» **ASSIGNMENT**
Reproduce word for word the lines running from the one containing "What is the difference" through the final line, leaving out the pictures.

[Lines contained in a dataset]
==*==

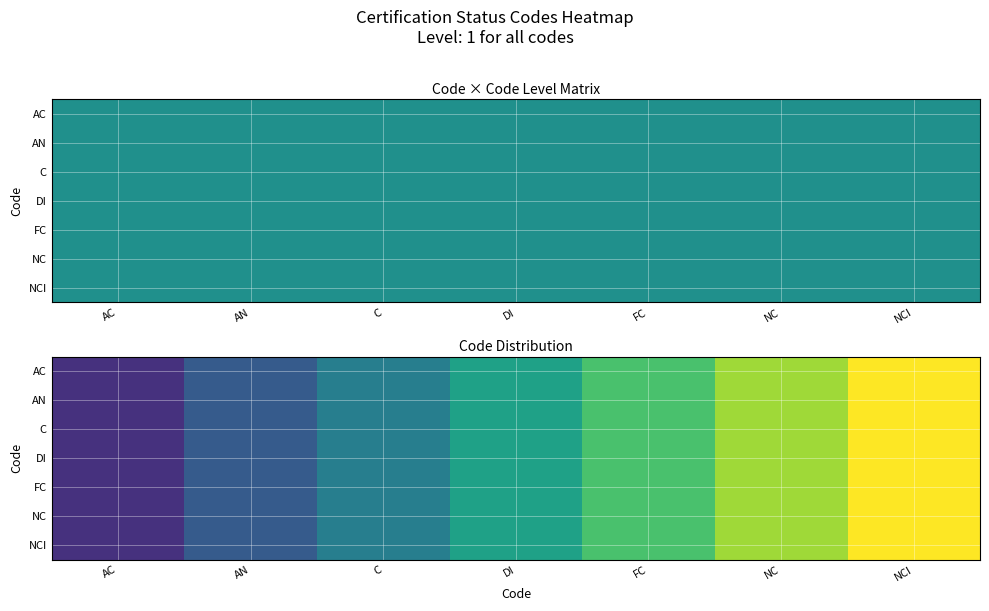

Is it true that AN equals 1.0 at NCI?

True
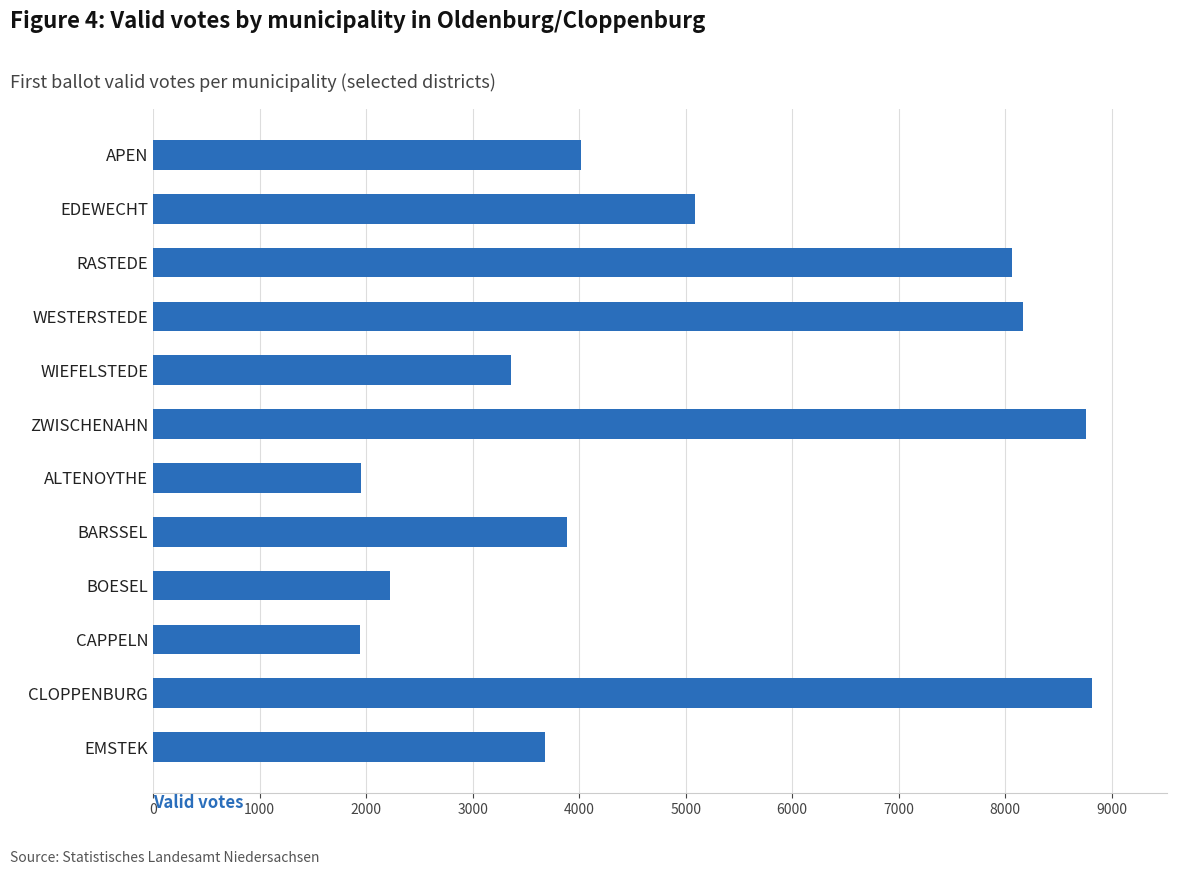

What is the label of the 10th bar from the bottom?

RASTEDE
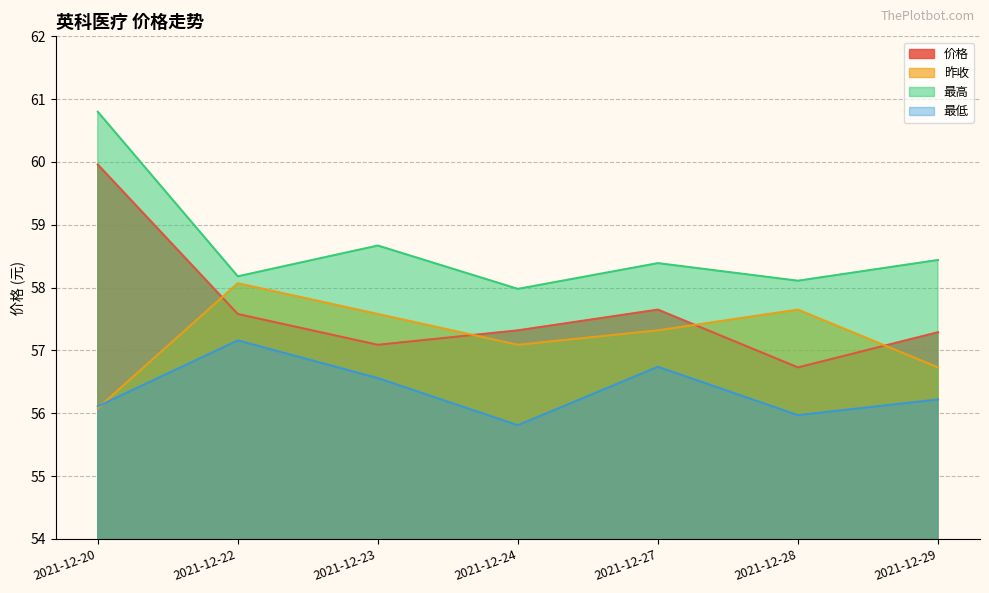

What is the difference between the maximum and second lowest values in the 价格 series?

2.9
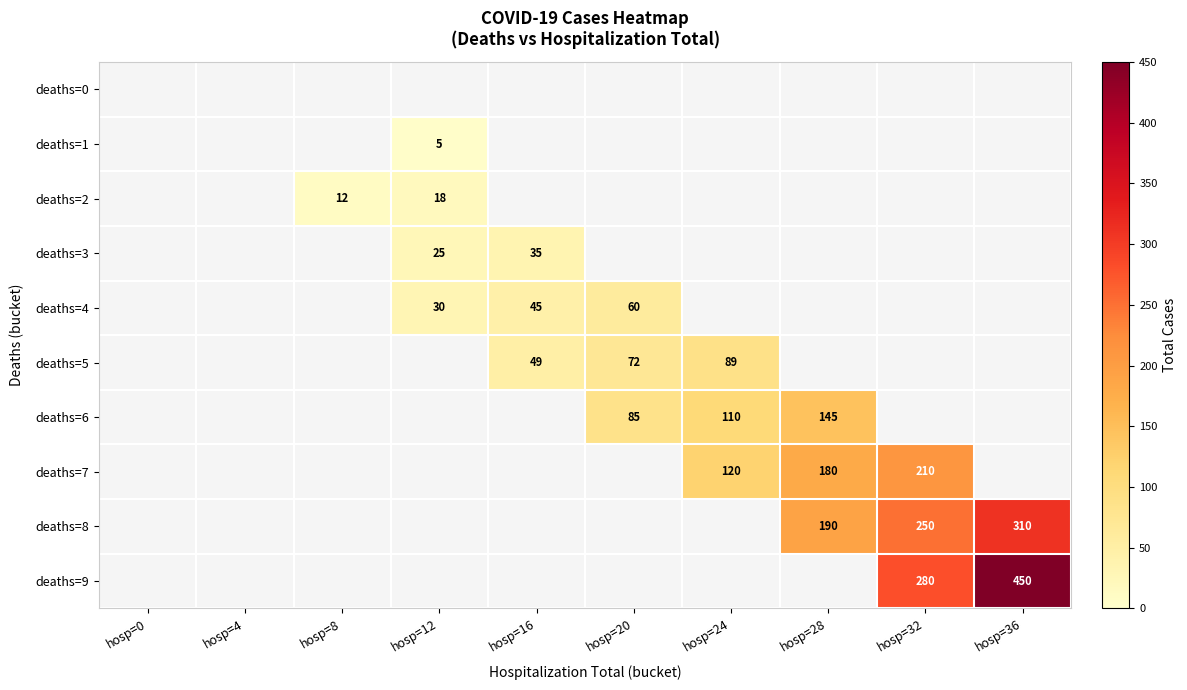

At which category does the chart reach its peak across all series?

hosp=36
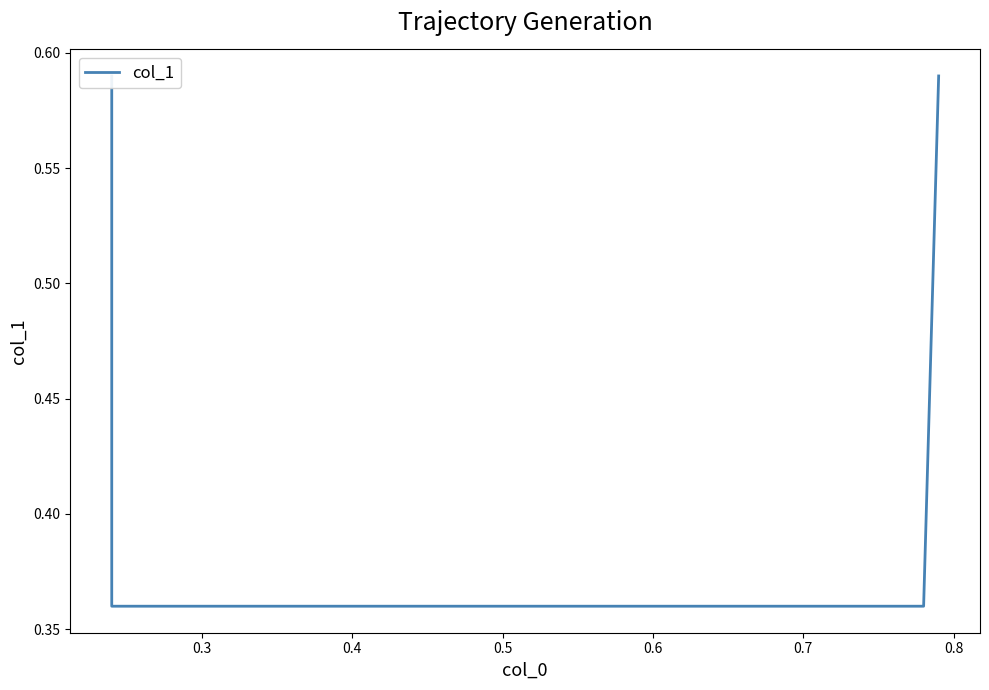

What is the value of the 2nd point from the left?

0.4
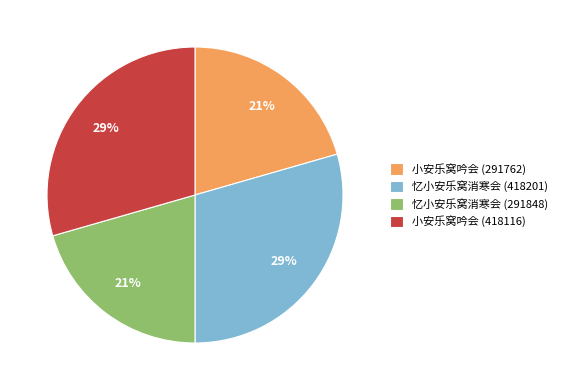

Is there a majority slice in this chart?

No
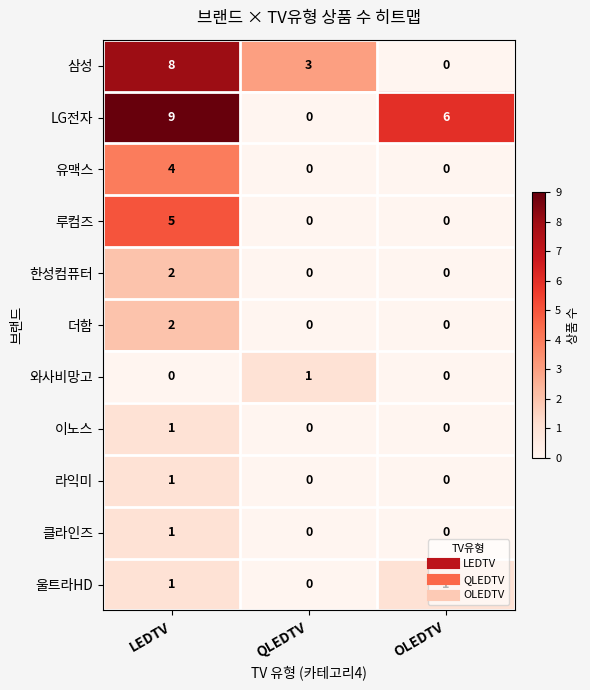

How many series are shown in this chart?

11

==*==

» **FINISHED EXERCISE**
What is the difference between the maximum and second lowest values in the 价格 series?

2.9

At which category does the chart reach its peak across all series?

hosp=36

What is the value of the 2nd point from the left?

0.4

Is there a majority slice in this chart?

No

How many series are shown in this chart?

11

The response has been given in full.